Histoires de fantômes
Une poignée d’élèves âgés de 3 à 11 ans, un instituteur aux allures d’ogre doux, une caméra : Être et avoir suit le quotidien, une saison durant, d’une petite école à classe unique nichée au coeur de l’Auvergne. La simplicité du dispositif, affranchie de tout propos didactique, fait toute la fragilité du dernier film de Nicolas Philibert. Être et avoir est un documentaire ambigu. Tout espoir de fiction s’y effiloche rapidement. Par la neutralité de son point de vue et sa recherche de la distance juste, le film est bien le prolongement direct du Pays des sourds : de l’enfance, il ne cherche jamais à tirer fantaisie ou truculence, mais teste simplement sa capacité à résister au poids du regard.

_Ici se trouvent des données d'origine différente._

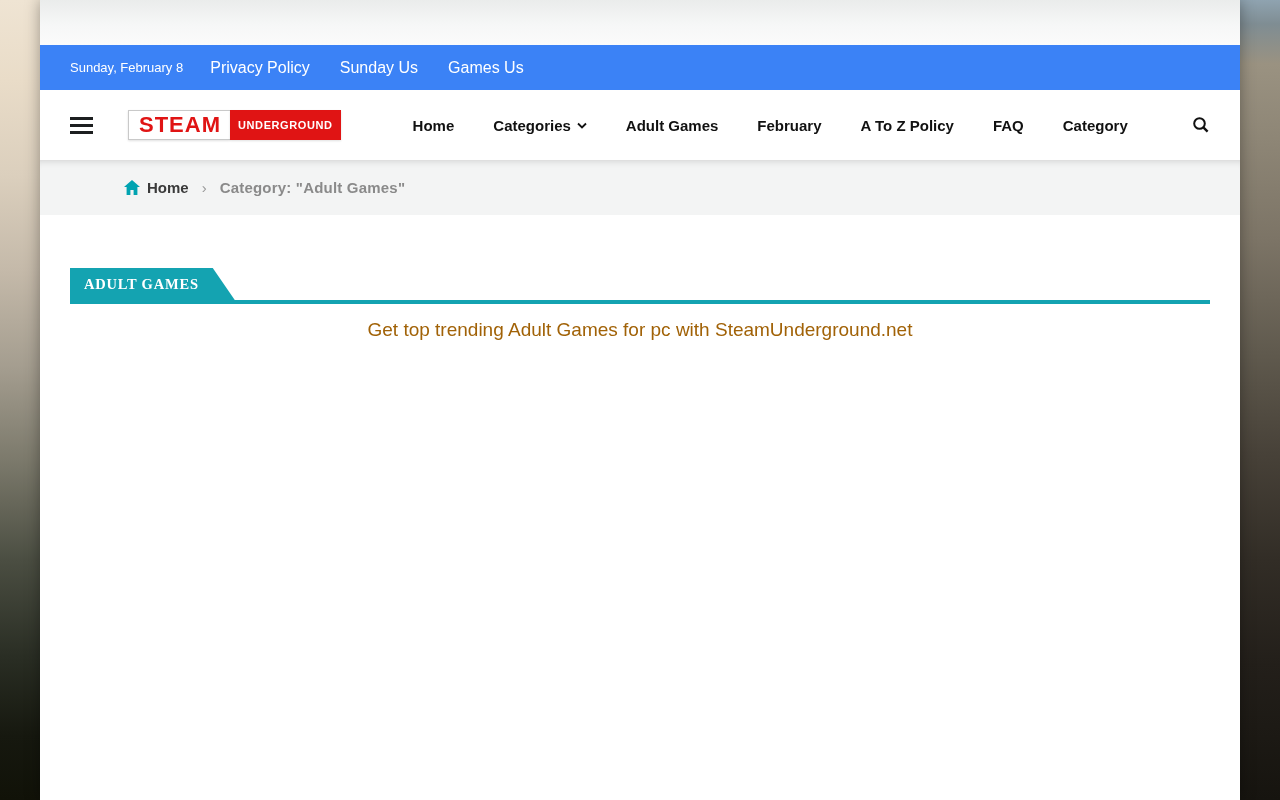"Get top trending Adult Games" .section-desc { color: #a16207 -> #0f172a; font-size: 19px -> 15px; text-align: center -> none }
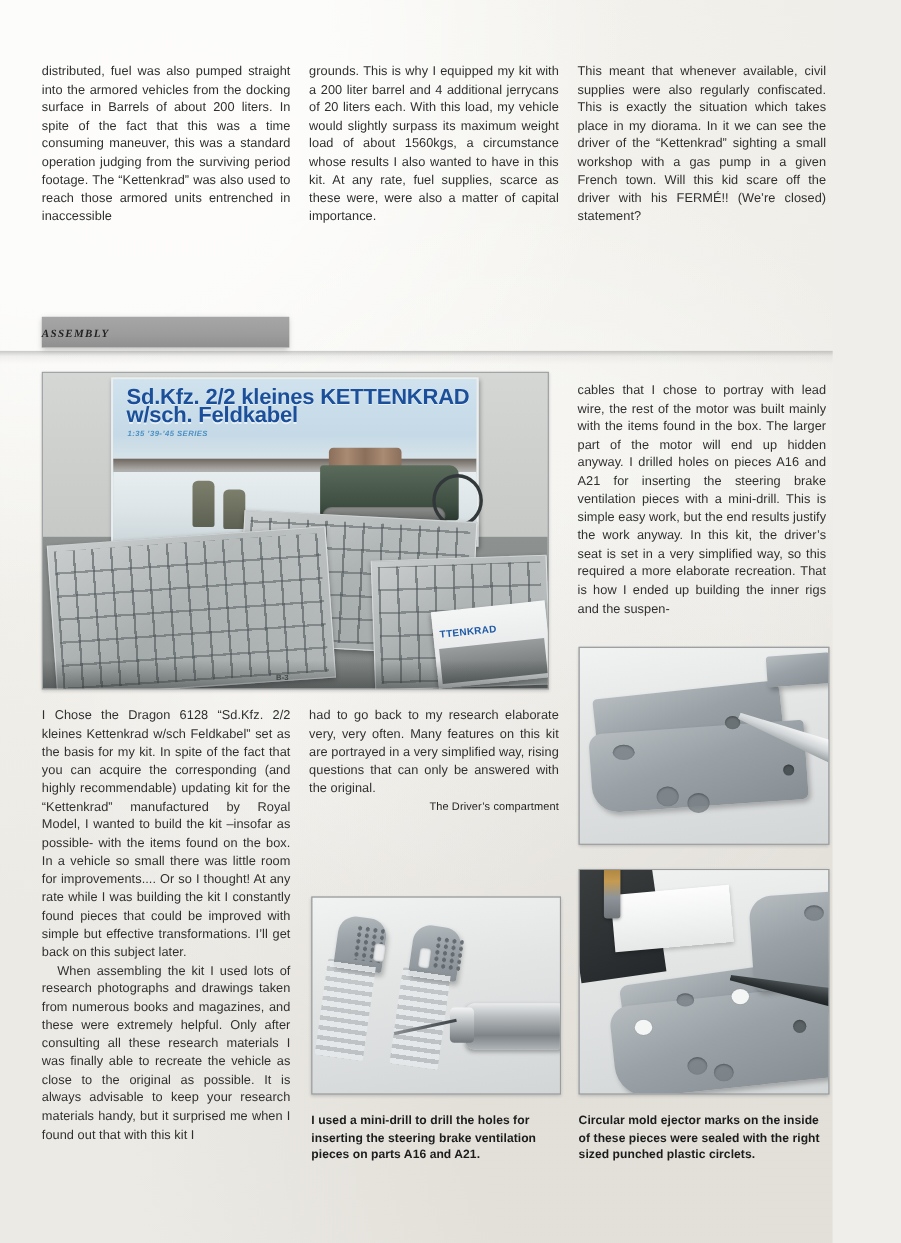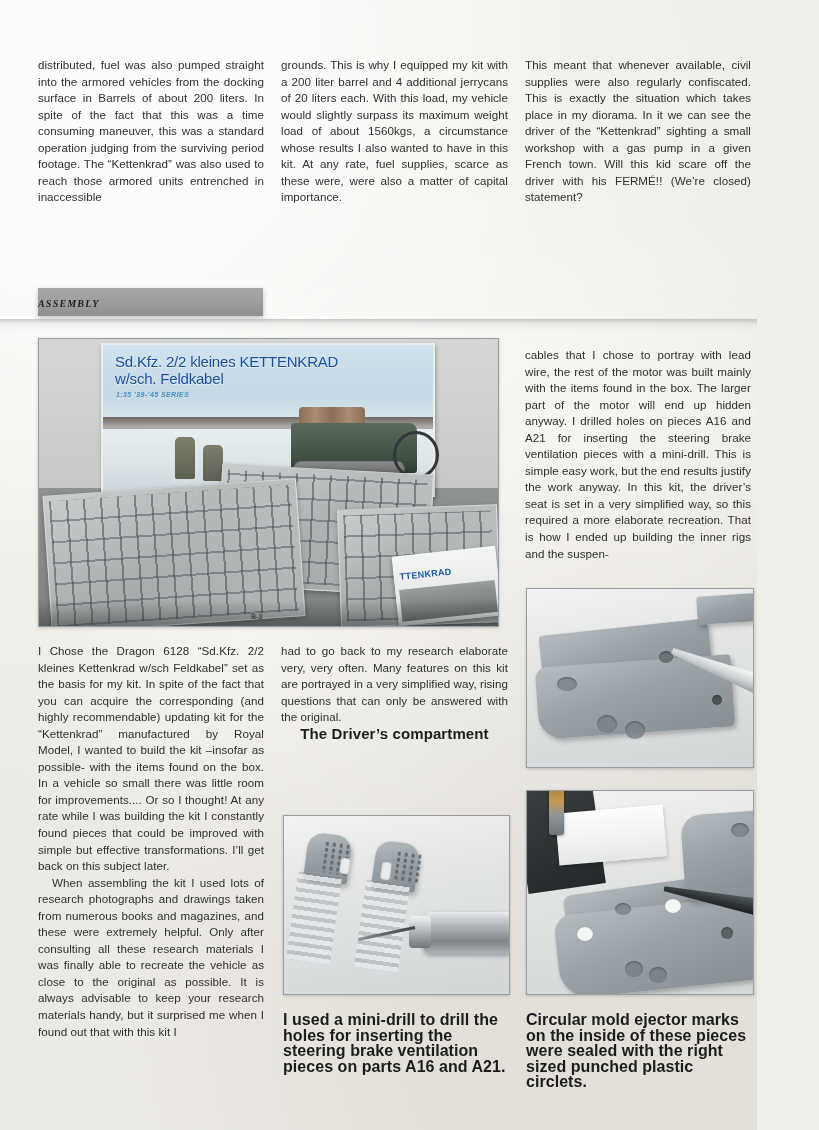"Sd.Kfz. 2/2 kleines KETTENKRAD" .bx-title { font-size: 15px -> 20px; font-weight: normal -> bold }
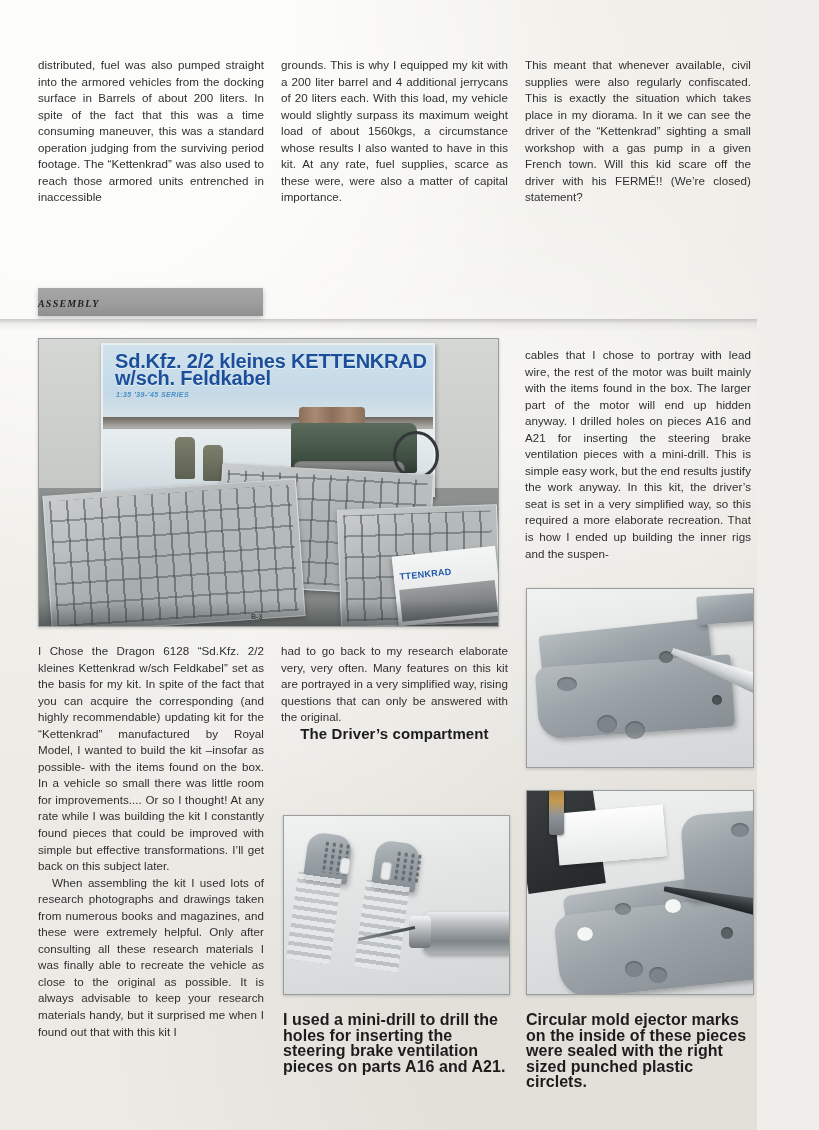"The Driver’s compartment" .subhead { font-size: 15px -> 10px; font-weight: bold -> normal; text-align: center -> right }
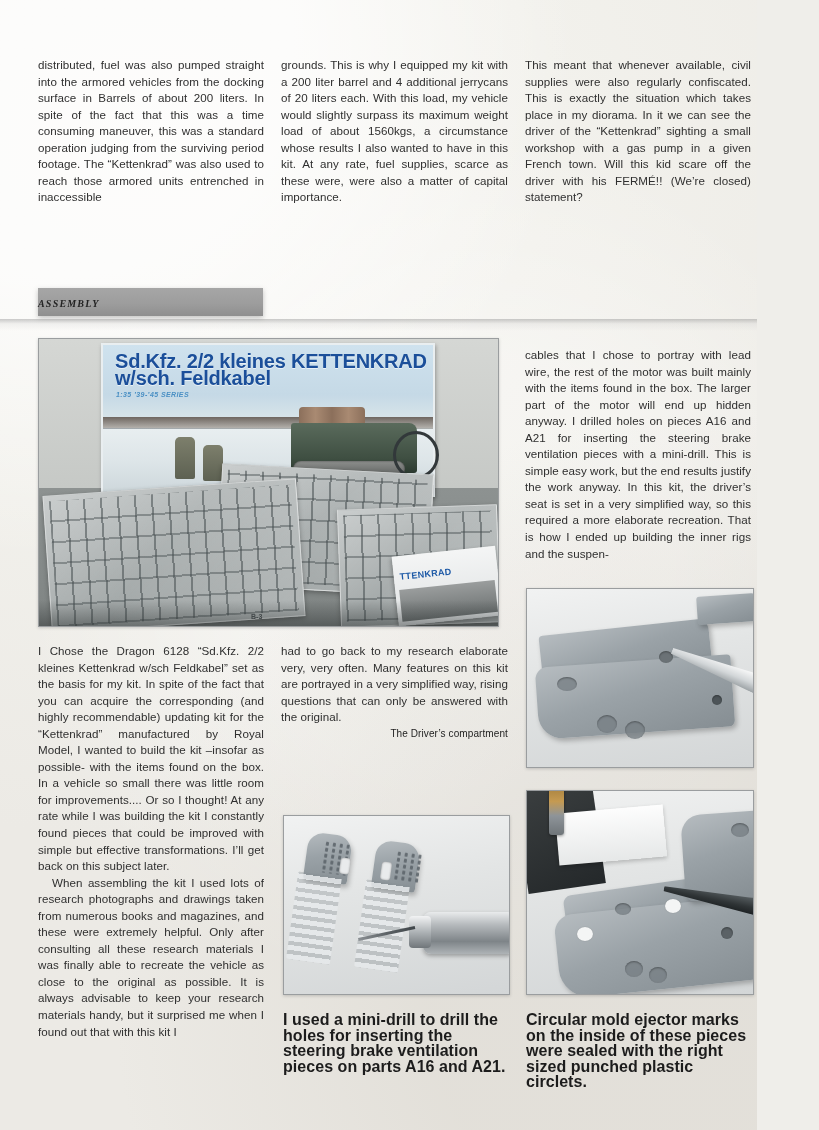"I used a mini-drill to" .caption { font-size: 16px -> 11px }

La scène d’ouverture de ramassage scolaire, enneigée et silencieuse, étreint d’une tension qui ne lâche plus le film. Ce sentiment bien connu l’angoisse de l’élève au moment de franchir le portail de l’école obsède visiblement le cinéaste. Des 60 heures de rushes ne subsiste de fait quasiment aucune scène de camaraderie ou de jeu. Parmi les enfants ressortent principalement Jojo, petit personnage miyazakien, Nathalie, la « grande » un peu perdue, Julien, le chef, ou Olivier, toujours au bord des larmes. L’instituteur, figure tutélaire du film, porte sur ses épaules ce petit monde hétérogène. Autour de lui circulent scènes d’apprentissage, de sortie en plein air ou de règlements de comptes. Sa personnalité forte et douce à la fois, son autorité tranquille semblent seules ici à pouvoir créer le liant nécessaire à transformer la classe en ensemble organisé et cohérent. Mais son omniprésence rassurante ne suffit que temporairement à tenir le fébrile équilibre qui régit le film.
Lorsqu’il se retrouve seul face à la caméra, l’instituteur perd subitement son masque, se fragilise, passant d’un rôle de gentil démiurge à celui de passif spectateur de lui même et de sa profession. Avec cette scène, le film bascule. Nous ne sommes plus dans la sereine description d’un univers clos sur lui même sur lequel le regard se poserait confortablement. Le principe d’Être et avoir n’est pas tant de mettre en images une mécanique bien réglée (l’école, le rapport d’élève à élève, d’élève à prof, de prof à parent d’élève, etc.) que de plonger dans ses failles profondes, pour ouvrir sur un abîme à l’étrangeté trouble et diffuse. Le manque à communiquer de l’enfant, ses repères intimes et secrets sont ici les seuls objets d’investigation. A cela, Être et avoir doit sa principale réussite : une sorte de voyage mental dans les arcanes de l’enfance, où l’apprentissage social en revient à une lutte contre d’obscurs et mystérieux fantômes.
La scène la plus drôle du film nous montre Julien, 10 ans, faire ses devoirs sous les yeux de sa mère. Puis d’autres arrivent, dont le père, fermier un peu bourru revenu de l’étable, et tout le monde de se laisser entraîner dans le gouffre posé par un simple problème de maths. La famille est impuissante et Julien, à cet instant, semble profondément seul. Plus loin, une autre scène déchire littéralement le film : sur un banc, le maître tente de faire parler un élève mutique qui, peu à peu, s’effondre en évoquant son père malade. Le travail de la parole à l’oeuvre dans Être et avoir permet de faire remonter en douceur cette souffrance indicible que la communauté de la classe feint, jusqu’au bout, de contenir en elle même. Les larmes qui jaillissent des yeux de Nathalie, plus tard, ou d’un petit kid appelant désespérément sa maman, vers la fin, redoublent cette impression de malaise vague et flottant. Ces instants de détresse, surgissant comme des trouées dans un récit trop étanche, chargent le film d’une gravité inquiète et ouvrent sur une atmosphère de violence larvée, aux confins du fantastique.
Les plus beaux films sur l’enfance, chez Comencini, Kiarostami, Miyazaki, tournent toujours autour de cela : le sentiment de perte, une menace indéfinie, le repli sur soi ou l’épanchement comme premiers pas fondateurs d’une possible accession au monde. Philibert, lorsqu’il s’attarde sur la recherche d’une enfant égarée au milieu d’un vaste champ d’herbes folles, semble revisiter une inoubliable séquence de Mon voisin Totoro. Retour à la scène mère: retrouver la trace de celui qui, déjà, s’est absenté loin du cadre et de l’image. La beauté du film vient de là, avoir su ne pas oublier qu’au cinéma, quoi qu’il dise ou qu’il fasse, un enfant sera toujours un fantôme.